- **Task to carry out**: Gather every line of the data below that contains the string "créer", matching case exactly.

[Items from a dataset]
++++++++

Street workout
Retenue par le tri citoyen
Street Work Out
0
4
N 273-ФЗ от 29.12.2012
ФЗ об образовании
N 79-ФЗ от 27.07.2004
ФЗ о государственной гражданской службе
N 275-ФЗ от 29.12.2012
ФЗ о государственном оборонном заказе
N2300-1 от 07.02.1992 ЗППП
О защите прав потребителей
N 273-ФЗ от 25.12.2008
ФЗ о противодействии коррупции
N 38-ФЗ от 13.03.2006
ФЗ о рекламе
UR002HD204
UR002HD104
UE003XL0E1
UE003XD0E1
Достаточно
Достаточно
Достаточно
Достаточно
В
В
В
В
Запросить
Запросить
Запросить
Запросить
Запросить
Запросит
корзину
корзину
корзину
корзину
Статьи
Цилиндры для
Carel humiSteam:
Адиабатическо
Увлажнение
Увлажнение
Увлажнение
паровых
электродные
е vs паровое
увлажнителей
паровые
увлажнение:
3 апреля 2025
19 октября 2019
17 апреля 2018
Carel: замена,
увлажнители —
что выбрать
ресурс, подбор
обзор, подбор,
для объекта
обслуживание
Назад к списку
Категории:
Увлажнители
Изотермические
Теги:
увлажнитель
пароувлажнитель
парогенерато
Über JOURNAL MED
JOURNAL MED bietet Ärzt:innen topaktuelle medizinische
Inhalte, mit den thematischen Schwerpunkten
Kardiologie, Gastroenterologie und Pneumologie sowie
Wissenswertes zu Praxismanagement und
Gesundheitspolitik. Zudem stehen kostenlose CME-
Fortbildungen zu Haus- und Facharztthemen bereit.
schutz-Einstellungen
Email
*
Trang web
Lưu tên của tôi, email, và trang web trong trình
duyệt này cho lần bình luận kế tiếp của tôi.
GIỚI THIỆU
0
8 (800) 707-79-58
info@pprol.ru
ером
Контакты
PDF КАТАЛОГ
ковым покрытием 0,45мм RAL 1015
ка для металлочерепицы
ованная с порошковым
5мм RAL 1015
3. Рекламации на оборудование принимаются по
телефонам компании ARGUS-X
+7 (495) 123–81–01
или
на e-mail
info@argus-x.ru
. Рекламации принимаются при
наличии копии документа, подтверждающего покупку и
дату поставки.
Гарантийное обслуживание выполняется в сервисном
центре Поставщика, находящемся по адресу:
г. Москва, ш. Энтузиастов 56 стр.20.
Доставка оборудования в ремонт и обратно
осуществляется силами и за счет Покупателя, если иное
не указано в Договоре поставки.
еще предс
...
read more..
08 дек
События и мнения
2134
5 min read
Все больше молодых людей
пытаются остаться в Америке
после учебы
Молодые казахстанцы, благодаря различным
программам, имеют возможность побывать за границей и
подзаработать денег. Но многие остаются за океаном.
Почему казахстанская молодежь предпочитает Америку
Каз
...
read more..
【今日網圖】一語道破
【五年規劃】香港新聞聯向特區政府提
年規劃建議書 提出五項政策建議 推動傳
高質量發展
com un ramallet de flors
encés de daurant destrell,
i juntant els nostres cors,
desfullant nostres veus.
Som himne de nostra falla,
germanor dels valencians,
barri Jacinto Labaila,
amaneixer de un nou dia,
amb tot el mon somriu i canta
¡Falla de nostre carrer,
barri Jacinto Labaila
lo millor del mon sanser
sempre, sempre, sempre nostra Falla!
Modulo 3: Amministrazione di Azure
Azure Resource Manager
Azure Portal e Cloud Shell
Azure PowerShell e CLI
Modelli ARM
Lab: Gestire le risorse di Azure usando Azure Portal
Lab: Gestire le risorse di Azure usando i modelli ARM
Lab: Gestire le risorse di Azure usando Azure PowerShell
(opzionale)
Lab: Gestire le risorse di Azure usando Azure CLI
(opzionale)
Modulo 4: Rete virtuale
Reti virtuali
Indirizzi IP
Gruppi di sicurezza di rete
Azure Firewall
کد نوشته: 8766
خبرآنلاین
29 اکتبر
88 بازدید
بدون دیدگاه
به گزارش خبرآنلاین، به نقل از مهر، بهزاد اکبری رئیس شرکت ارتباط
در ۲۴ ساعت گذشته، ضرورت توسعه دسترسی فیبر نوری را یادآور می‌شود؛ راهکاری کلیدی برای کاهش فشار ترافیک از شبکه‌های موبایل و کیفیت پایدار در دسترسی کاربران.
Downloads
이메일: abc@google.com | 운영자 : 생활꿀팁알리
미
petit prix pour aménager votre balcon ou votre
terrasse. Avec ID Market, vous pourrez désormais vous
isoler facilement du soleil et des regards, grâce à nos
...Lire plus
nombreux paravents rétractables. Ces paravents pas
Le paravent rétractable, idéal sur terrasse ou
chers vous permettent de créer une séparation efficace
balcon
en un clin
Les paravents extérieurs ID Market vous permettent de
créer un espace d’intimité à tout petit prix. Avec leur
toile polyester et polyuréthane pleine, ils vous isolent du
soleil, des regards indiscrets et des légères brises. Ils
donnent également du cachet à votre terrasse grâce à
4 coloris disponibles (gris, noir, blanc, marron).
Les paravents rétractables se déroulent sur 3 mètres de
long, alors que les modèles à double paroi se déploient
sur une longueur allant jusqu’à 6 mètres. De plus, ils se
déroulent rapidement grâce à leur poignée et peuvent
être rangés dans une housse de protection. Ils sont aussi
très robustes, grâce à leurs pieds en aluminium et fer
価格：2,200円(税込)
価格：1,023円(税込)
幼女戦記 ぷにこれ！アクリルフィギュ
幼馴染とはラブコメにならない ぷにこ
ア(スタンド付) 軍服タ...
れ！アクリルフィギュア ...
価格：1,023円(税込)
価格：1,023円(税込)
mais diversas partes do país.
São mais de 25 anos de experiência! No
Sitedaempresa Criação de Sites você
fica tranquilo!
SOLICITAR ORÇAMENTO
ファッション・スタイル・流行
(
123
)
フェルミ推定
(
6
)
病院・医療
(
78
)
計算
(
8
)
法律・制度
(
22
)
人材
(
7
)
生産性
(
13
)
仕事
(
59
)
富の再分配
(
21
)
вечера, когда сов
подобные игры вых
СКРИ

++++++++

- **Solution for this problem**:
chers vous permettent de créer une séparation efficace
créer un espace d’intimité à tout petit prix. Avec leur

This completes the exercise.